WHAT YOU HAVE TO DO:
Answer these questions from the Bouchercon post below:
1. Who took the photo?
2. According to the writer, what was the controversy at Bouchercon?
3. How many more books did each person at the librarian's tea collect?

DOCUMENT EXTRACT:
========
Bouchercon 2: I whine, others talk


by Robert Lopresti   Updated 11/4/ 7PM PST.

UPdated
photo (at Bcon) by Peter Rozovsky


When I wrote recently about the World Science Fiction Convention I talked about the controversy over the Hugo Award.  What follows could be considered my attempt to gin up a kerfuffle at Bouchercon.  But I think it is worth mentioning.

Ready for the controversy?  They gave away too many free books.

Yeah, I know.  Too many free books sounds like a contradiction.  But hear me out.

Those of us who write books are supposedly trying to sell the damned things.  If everyone is handing them out for free like campaign brochures, who's going to buy them?

Every registrant found six or so books in their bag.  The several hundred people who attended the librarian's tea each collected seven more.  And Sisters In Crime Smashwords - (see the Comments below) gave everyone a flash drive with - seriously - over 400 free books on it.  I suspect a lot of those were stories or novellas, but when the total is over 400 that hardly matters, does it?  No one is likely to buy books if they have hundreds of freebies on a stick, even though when they get home they may find that most of them are ones they have already read, or don't care to try.
========
DATA EXTRACTS:
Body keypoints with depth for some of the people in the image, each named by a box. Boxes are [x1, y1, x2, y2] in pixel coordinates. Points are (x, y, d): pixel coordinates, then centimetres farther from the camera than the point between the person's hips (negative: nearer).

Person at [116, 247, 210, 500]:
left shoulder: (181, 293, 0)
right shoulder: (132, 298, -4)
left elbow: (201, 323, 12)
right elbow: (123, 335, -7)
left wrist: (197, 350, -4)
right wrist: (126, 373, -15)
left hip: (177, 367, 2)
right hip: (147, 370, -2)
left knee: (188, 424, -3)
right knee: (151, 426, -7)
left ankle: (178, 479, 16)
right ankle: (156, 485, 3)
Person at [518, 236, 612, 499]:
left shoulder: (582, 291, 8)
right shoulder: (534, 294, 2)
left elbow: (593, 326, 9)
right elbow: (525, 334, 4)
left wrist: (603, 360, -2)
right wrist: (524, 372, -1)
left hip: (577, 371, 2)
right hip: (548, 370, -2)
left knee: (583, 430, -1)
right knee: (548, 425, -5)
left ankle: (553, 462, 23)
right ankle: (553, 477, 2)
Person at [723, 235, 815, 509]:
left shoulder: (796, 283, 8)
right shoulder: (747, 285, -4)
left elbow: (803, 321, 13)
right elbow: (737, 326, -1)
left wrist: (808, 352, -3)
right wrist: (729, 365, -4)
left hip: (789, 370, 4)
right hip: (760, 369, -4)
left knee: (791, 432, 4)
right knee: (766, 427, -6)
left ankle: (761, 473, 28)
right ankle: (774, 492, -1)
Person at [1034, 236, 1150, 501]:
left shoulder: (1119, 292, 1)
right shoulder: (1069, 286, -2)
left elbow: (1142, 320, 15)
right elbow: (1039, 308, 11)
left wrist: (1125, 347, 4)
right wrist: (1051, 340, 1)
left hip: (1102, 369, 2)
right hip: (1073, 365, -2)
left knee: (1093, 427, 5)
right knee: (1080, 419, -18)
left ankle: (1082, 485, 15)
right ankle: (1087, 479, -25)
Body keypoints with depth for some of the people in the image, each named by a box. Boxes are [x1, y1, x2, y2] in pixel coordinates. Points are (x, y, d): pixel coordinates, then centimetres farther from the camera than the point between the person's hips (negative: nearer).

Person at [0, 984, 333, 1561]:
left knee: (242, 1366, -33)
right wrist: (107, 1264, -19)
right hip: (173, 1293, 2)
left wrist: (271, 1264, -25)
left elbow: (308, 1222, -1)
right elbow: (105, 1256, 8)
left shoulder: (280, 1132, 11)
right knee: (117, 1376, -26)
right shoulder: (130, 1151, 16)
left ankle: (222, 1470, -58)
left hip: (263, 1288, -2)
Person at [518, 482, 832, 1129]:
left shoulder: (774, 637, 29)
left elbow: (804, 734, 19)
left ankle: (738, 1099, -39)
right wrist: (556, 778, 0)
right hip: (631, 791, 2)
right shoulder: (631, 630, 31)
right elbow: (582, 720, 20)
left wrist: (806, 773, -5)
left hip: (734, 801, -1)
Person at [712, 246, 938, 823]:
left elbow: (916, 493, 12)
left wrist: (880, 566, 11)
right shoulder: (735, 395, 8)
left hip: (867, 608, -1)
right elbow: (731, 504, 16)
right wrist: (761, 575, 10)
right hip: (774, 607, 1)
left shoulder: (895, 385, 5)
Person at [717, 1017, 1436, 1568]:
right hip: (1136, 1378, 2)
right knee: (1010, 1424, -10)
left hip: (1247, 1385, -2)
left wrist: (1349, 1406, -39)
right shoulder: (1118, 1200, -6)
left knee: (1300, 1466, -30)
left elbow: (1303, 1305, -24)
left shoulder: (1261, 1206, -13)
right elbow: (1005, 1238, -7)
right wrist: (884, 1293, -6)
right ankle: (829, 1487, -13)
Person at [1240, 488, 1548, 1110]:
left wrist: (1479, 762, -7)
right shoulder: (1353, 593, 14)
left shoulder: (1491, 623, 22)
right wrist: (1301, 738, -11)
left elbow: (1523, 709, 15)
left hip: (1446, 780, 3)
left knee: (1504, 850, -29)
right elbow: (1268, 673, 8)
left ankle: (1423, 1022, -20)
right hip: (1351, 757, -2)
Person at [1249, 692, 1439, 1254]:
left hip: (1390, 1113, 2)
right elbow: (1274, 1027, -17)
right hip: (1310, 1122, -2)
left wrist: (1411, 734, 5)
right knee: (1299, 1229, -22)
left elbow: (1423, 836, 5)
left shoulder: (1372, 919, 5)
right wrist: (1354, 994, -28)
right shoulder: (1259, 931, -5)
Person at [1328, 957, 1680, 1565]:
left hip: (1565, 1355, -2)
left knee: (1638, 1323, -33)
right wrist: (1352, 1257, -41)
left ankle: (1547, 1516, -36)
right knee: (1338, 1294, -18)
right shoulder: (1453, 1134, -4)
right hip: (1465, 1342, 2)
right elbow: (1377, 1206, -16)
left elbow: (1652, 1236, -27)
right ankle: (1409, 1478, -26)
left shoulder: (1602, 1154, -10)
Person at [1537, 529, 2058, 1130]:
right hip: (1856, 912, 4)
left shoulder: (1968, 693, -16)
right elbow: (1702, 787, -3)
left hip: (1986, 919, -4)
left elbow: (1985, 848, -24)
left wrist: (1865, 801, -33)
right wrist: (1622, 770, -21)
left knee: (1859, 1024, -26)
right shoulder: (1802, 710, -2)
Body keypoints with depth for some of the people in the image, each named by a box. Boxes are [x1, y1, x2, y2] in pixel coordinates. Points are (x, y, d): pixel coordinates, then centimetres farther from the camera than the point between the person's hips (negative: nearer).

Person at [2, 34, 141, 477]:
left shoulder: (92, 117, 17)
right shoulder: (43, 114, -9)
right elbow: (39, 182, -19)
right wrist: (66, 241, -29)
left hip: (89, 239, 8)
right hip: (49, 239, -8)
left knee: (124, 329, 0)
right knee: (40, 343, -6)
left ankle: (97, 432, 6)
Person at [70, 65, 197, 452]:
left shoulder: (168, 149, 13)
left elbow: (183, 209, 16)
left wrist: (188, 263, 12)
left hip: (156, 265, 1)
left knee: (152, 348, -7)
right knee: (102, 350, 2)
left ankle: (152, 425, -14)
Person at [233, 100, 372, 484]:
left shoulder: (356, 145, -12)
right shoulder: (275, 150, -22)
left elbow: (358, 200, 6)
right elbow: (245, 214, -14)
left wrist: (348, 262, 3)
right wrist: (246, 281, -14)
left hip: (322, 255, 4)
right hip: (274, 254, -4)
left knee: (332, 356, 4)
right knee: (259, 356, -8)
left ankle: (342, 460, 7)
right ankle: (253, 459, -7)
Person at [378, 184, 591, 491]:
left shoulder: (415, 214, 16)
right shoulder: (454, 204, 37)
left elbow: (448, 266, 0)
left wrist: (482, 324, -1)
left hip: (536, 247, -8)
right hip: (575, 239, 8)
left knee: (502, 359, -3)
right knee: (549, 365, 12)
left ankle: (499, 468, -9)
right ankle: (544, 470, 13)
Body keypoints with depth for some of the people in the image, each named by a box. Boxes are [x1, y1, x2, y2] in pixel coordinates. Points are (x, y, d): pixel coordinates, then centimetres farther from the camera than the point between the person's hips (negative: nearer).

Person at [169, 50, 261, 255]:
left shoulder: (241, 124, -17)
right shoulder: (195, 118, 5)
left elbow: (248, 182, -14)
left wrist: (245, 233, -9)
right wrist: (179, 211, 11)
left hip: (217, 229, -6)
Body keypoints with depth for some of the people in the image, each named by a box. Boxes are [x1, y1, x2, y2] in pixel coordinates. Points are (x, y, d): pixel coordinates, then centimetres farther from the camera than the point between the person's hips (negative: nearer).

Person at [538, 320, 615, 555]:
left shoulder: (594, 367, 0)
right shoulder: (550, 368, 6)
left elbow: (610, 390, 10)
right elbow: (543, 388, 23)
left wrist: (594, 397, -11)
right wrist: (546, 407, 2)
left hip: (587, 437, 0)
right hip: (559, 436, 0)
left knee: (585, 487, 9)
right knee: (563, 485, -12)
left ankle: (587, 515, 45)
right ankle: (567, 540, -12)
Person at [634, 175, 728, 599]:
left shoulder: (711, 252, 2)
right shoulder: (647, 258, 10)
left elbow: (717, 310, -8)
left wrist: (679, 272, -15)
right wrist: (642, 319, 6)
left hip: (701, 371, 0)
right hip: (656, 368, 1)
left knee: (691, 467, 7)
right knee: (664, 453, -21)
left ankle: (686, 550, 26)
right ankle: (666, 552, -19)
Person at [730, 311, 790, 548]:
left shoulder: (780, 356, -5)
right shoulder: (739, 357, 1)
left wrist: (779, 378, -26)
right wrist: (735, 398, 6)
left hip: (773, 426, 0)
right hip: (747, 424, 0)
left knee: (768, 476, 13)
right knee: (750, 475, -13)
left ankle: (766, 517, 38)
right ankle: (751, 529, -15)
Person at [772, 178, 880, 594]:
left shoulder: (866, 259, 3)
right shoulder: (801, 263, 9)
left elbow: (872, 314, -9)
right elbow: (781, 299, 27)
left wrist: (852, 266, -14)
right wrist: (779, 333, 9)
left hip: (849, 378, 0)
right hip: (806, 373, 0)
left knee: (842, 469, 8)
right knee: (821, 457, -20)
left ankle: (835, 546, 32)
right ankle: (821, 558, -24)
========
ANSWER AREA:
1. Peter Rozovsky
2. They gave away too many free books.
3. Seven